TASK INSTRUCTIONS => Can you rewrite the records from the very start down to the line containing "ntergeladen werden.", swapping "sábado" for "domingo" and leaving everything else untouched?

(Saved data entries)
+ + + + +
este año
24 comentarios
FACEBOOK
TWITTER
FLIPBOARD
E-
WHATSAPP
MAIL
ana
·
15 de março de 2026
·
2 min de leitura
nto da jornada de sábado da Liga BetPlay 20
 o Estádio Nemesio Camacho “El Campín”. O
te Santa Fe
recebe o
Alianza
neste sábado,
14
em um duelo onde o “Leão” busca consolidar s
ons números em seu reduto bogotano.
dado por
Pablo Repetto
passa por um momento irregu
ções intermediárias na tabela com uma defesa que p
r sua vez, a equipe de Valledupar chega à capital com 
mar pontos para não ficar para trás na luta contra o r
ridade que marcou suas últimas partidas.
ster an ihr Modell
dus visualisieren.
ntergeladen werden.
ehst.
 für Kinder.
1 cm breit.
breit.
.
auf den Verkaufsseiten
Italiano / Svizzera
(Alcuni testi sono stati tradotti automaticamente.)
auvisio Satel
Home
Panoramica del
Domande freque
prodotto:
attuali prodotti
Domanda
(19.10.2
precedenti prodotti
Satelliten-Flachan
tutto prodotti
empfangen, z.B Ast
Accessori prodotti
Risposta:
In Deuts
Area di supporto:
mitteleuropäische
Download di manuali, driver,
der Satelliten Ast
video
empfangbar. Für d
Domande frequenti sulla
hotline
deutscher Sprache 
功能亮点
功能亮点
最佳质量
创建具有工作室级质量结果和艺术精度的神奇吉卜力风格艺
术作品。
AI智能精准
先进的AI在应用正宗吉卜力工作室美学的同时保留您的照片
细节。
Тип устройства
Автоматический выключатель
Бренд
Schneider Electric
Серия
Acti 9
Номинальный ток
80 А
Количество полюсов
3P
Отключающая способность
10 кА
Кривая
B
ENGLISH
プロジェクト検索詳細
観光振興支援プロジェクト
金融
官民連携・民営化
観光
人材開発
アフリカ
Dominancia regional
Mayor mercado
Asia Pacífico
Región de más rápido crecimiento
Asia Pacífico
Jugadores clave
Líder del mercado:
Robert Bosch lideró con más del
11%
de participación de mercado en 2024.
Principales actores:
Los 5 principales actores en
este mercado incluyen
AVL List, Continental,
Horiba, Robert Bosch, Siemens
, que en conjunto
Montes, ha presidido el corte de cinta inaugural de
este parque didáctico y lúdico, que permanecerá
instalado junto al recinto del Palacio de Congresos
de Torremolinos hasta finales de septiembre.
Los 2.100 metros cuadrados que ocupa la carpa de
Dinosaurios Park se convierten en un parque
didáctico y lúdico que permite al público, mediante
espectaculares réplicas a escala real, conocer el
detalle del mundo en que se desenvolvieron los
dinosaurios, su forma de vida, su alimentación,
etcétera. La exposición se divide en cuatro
+ + + + +
RESPONSE BOX =>
este año
24 comentarios
FACEBOOK
TWITTER
FLIPBOARD
E-
WHATSAPP
MAIL
ana
·
15 de março de 2026
·
2 min de leitura
nto da jornada de domingo da Liga BetPlay 20
 o Estádio Nemesio Camacho “El Campín”. O
te Santa Fe
recebe o
Alianza
neste domingo,
14
em um duelo onde o “Leão” busca consolidar s
ons números em seu reduto bogotano.
dado por
Pablo Repetto
passa por um momento irregu
ções intermediárias na tabela com uma defesa que p
r sua vez, a equipe de Valledupar chega à capital com 
mar pontos para não ficar para trás na luta contra o r
ridade que marcou suas últimas partidas.
ster an ihr Modell
dus visualisieren.
ntergeladen werden.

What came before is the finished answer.